The guard went on with his business of cutting neat triangles out of the tickets of the passengers in the carriages that were alongside the platform—passengers bound for Ashmead.
“But I—we—my—my wife and I got into one of the carriages of the Abbeylands train,” said Harold, becoming indignant, after the fashion of his countrymen, when they have made a mistake either on a home or foreign railway. “What sort of management is it that allows one portion of a train to go in one direction and another part in another direction?”
“It’s our system, sir,” said the official. “You see, sir, there’re never many passengers for either the Abbeyl’n’s”—being a station-master he did not do an unreasonable amount of clipping in regard to the names—“or the Ashm’d branch, so the Staplehurst train is divided—only we don’t light the lamps in the Ashm’d portion until we’re ready to start it.
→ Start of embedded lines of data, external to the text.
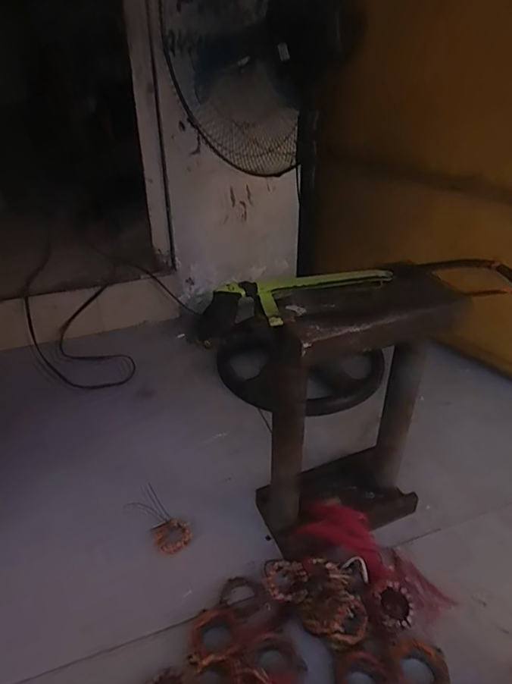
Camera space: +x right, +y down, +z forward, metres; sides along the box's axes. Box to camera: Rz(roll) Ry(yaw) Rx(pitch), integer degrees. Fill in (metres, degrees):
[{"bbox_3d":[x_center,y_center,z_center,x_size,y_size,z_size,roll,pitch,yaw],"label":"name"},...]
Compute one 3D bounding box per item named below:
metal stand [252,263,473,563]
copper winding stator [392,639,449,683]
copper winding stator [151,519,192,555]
[{"bbox_3d":[0.137,0.119,0.738,0.249,0.448,0.132,-10,37,-13],"label":"metal stand"},{"bbox_3d":[0.217,0.435,0.646,0.068,0.023,0.072,5,36,6],"label":"copper winding stator"},{"bbox_3d":[-0.141,0.327,0.818,0.060,0.021,0.058,0,36,0],"label":"copper winding stator"}]

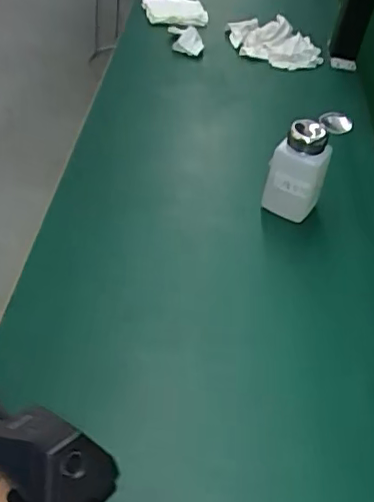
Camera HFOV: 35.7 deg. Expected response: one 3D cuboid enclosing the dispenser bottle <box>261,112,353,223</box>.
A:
[{"bbox_3d":[0.126,-0.093,0.628,0.054,0.122,0.060,38,29,29],"label":"dispenser bottle"}]

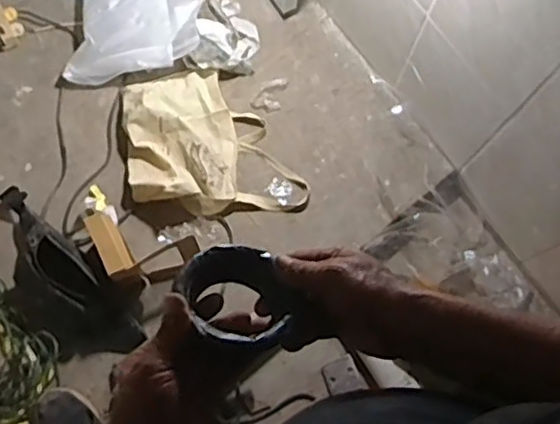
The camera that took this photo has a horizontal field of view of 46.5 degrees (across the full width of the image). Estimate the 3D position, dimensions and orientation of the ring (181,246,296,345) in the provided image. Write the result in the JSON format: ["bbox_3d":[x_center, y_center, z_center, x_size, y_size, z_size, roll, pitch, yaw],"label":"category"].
[{"bbox_3d":[-0.038,0.076,0.585,0.083,0.069,0.103,-23,78,-7],"label":"ring"}]

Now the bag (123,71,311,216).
[{"bbox_3d":[-0.148,-0.167,1.458,0.379,0.100,0.330,-5,76,-3],"label":"bag"}]

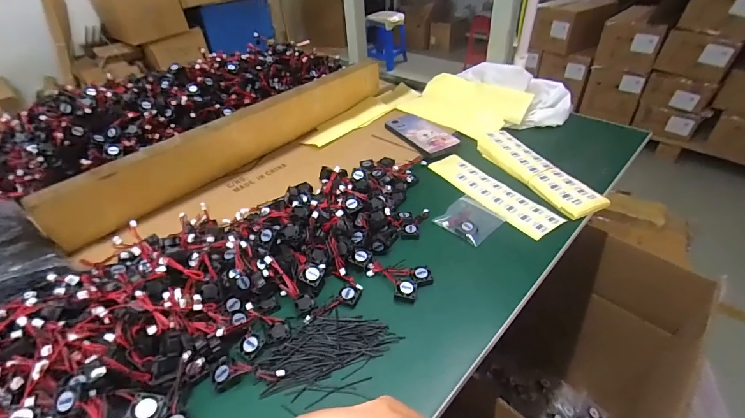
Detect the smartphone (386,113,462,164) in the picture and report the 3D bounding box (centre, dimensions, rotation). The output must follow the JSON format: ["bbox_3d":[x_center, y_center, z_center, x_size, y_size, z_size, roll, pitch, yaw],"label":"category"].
[{"bbox_3d":[0.098,-0.154,0.736,0.094,0.013,0.164,-24,43,-24],"label":"smartphone"}]

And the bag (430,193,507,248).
[{"bbox_3d":[0.151,0.013,0.548,0.086,0.009,0.080,-31,46,-30],"label":"bag"}]

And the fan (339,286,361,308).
[{"bbox_3d":[-0.029,0.108,0.449,0.024,0.008,0.025,13,42,19],"label":"fan"}]

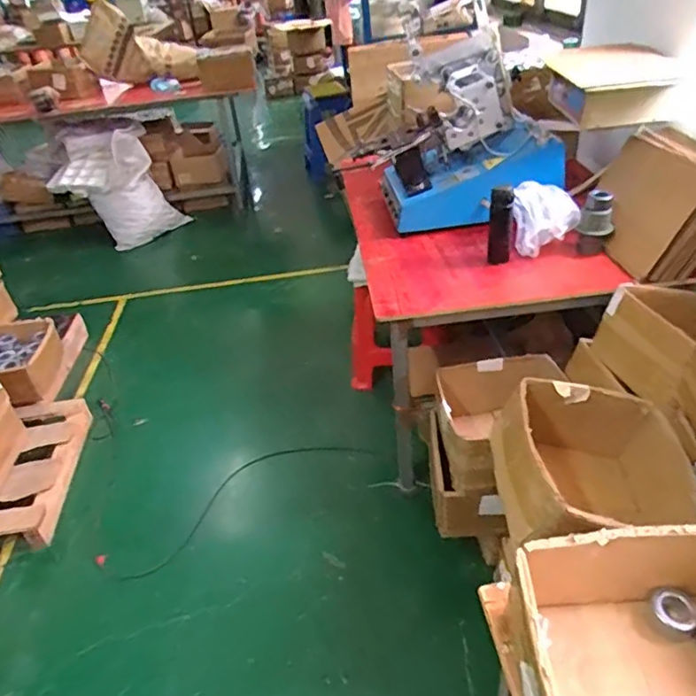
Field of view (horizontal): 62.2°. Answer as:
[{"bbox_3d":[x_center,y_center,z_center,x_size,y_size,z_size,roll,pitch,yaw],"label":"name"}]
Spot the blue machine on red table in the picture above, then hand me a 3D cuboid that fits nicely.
[{"bbox_3d":[0.355,-0.632,1.769,0.553,0.454,0.303,-6,37,1],"label":"blue machine on red table"}]

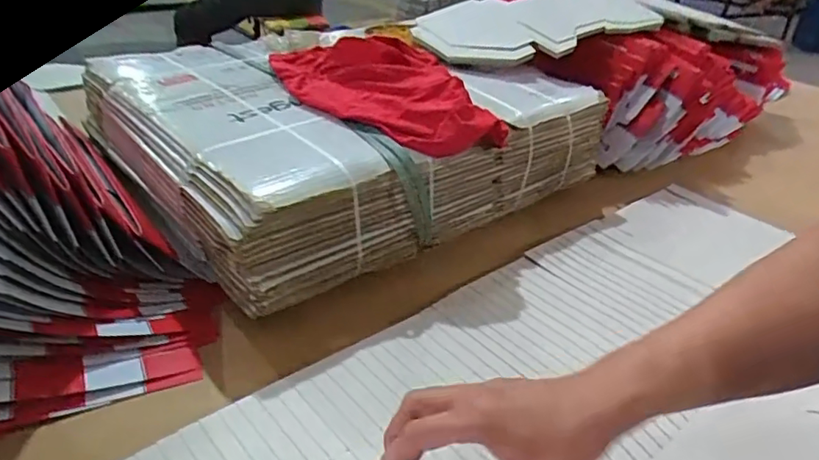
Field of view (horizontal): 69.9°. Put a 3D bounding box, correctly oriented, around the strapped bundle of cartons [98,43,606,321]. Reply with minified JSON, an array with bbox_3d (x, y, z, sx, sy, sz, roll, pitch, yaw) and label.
[{"bbox_3d":[-0.076,-0.128,0.770,0.526,0.148,0.438,-21,40,-36],"label":"strapped bundle of cartons"}]

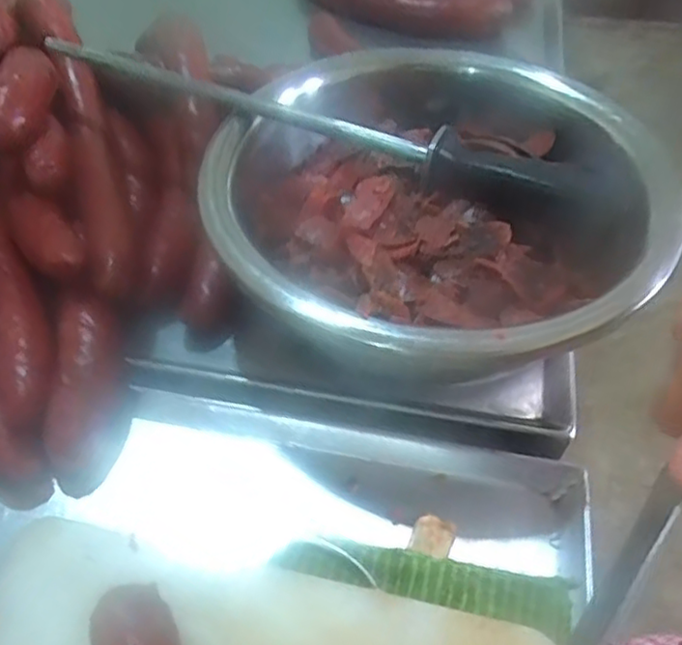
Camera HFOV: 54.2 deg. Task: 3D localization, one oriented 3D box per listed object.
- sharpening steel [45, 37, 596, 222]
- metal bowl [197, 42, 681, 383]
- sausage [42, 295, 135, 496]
[{"bbox_3d":[-0.028,-0.130,0.435,0.372,0.035,0.032,19,53,13],"label":"sharpening steel"},{"bbox_3d":[0.066,-0.080,0.449,0.271,0.105,0.290,1,51,-1],"label":"metal bowl"},{"bbox_3d":[-0.154,0.040,0.403,0.042,0.035,0.122,0,74,-2],"label":"sausage"}]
Did you get into a carriage that had a lamp, sir?”
“I’ve seen some bungling at railway stations before now,” said Harold, “but bang me if I ever met the equal of this.”
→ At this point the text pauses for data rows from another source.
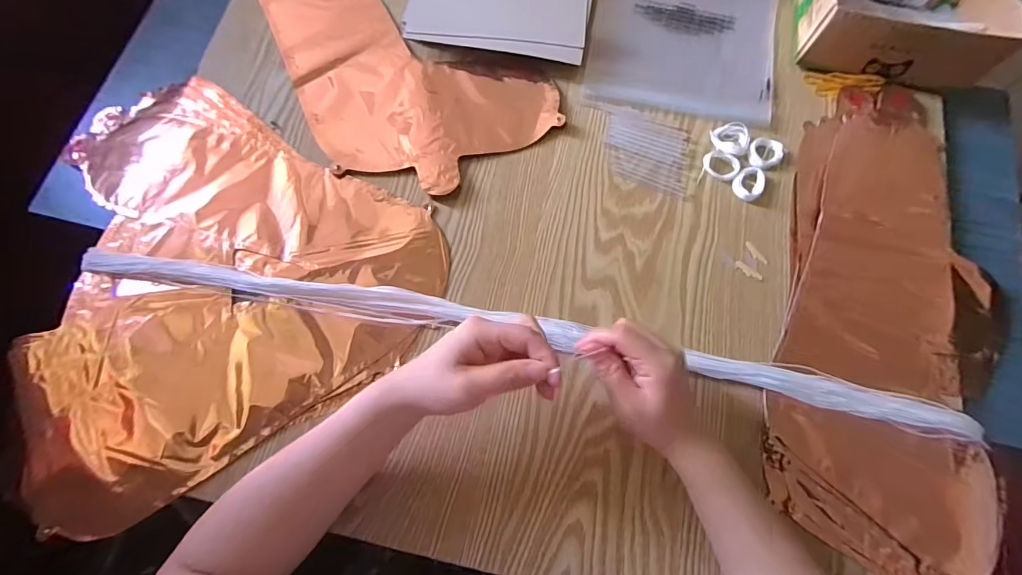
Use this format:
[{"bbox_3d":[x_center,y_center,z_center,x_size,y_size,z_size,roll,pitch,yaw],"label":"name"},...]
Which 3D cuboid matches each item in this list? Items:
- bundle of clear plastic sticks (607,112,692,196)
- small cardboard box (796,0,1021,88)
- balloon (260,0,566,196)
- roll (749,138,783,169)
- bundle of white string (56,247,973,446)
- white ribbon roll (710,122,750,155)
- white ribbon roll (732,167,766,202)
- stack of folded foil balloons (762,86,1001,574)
[{"bbox_3d":[0.142,-0.142,0.459,0.094,0.004,0.077,23,75,6],"label":"bundle of clear plastic sticks"},{"bbox_3d":[0.403,-0.291,0.466,0.177,0.070,0.134,14,75,3],"label":"small cardboard box"},{"bbox_3d":[-0.151,-0.277,0.491,0.220,0.009,0.409,-34,77,-9],"label":"balloon"},{"bbox_3d":[0.258,-0.138,0.454,0.038,0.008,0.032,-22,76,-6],"label":"roll"},{"bbox_3d":[0.007,0.041,0.403,0.802,0.022,0.034,11,74,2],"label":"bundle of white string"},{"bbox_3d":[0.228,-0.154,0.462,0.037,0.010,0.036,0,74,0],"label":"white ribbon roll"},{"bbox_3d":[0.238,-0.104,0.446,0.029,0.010,0.033,12,74,3],"label":"white ribbon roll"},{"bbox_3d":[0.356,0.021,0.409,0.201,0.019,0.458,16,75,4],"label":"stack of folded foil balloons"}]

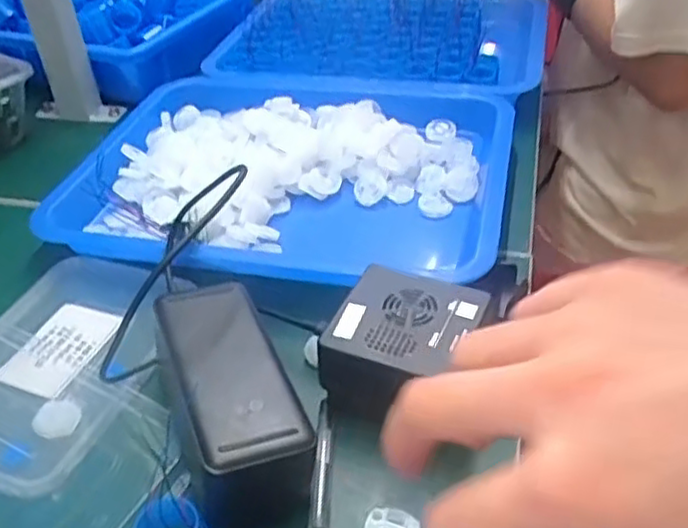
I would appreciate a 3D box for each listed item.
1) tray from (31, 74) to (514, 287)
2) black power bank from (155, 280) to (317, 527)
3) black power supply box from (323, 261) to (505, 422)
[{"bbox_3d":[-0.037,-0.080,0.562,0.328,0.033,0.276,6,41,12],"label":"tray"},{"bbox_3d":[-0.061,0.069,0.367,0.059,0.046,0.128,-18,42,-16],"label":"black power bank"},{"bbox_3d":[0.036,0.046,0.389,0.075,0.046,0.076,15,44,21],"label":"black power supply box"}]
“This isn’t properly speaking a station, sir, it’s a junction,” said the official, mildly, but with the force of a man who has said the last word.
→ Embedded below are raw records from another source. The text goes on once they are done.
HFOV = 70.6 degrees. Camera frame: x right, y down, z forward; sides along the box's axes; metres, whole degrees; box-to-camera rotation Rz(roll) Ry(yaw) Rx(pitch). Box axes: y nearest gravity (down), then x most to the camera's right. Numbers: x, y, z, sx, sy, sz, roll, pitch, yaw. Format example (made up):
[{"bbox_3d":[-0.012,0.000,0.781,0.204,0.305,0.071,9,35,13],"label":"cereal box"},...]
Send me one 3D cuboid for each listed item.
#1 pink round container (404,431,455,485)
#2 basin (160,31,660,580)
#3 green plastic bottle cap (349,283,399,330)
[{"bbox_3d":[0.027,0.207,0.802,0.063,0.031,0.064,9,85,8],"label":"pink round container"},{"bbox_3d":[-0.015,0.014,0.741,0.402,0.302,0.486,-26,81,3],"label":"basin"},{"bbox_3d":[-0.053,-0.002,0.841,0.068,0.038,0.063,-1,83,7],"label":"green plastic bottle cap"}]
“That simply means that greater bungling may be found at a junction than at a station,” said Harold. “Is it not customary to give some notice of the departure of a train at a junction as well as a station, my good man?”
The official became reasonably irritated at being called a good man.
“The train left for Abbeyl’n’s according to reg’lation, sir,” said he. “If you got into a compartment that had no lamp——”
“Oh, I’ve no time for trifling,” said Harold. “When does the next train leave for Abbey-lands?”
“At eight-sixteen in the morning,” said the official.